● DATA PROVIDED

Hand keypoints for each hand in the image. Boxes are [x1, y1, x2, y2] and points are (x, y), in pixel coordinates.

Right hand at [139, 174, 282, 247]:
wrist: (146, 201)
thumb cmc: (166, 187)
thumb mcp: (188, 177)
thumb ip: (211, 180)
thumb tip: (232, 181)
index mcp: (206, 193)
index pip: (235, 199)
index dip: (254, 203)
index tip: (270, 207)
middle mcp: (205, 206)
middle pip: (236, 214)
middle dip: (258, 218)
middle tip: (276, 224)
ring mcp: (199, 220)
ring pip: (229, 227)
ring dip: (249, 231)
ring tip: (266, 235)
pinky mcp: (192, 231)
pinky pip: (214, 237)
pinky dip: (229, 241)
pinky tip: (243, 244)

---

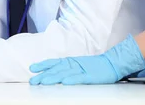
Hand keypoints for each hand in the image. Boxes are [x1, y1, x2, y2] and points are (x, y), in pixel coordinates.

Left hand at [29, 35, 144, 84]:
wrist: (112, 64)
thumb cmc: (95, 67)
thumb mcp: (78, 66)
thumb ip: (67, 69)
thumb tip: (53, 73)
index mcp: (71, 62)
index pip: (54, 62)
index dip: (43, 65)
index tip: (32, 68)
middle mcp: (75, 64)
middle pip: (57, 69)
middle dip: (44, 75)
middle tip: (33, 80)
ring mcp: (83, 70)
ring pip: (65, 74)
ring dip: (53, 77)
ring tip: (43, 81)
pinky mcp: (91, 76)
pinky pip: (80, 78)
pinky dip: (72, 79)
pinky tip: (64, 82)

==

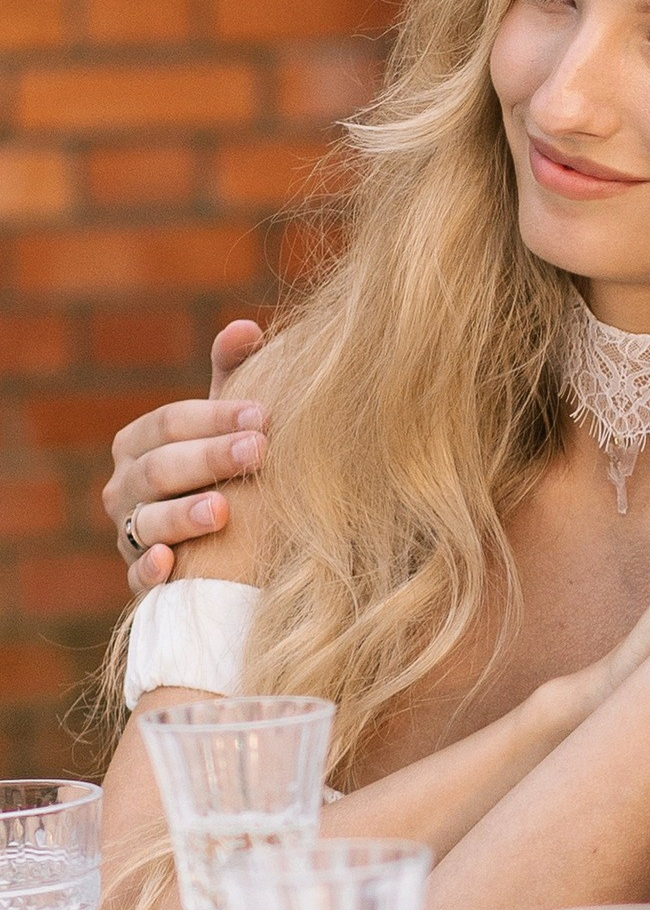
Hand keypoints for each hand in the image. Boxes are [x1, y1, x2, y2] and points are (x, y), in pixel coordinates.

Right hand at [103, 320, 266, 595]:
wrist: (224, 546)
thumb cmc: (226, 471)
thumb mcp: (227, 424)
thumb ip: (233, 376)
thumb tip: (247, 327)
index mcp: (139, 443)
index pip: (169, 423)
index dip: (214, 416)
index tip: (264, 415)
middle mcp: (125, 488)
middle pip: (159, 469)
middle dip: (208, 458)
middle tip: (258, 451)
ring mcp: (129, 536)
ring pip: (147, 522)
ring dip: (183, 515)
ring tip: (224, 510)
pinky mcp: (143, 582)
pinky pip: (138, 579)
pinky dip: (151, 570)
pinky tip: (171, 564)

● ABOUT THIS EXERCISE
Set down exactly the lines of the data above, beginning with the line that has "wrist: (146, 201)" and ending with the line that has "pinky tip: (243, 244)", and no others.

● RESULT
wrist: (146, 201)
thumb cmc: (166, 187)
thumb mcp: (188, 177)
thumb ip: (211, 180)
thumb tip: (232, 181)
index mcp: (206, 193)
index pip: (235, 199)
index dip: (254, 203)
index tip: (270, 207)
middle mcp: (205, 206)
middle pip: (236, 214)
middle dip: (258, 218)
middle tip: (276, 224)
ring mcp: (199, 220)
ring pip: (229, 227)
ring dip: (249, 231)
ring tip: (266, 235)
pinky mcp: (192, 231)
pinky pip: (214, 237)
pinky dip: (229, 241)
pinky tip: (243, 244)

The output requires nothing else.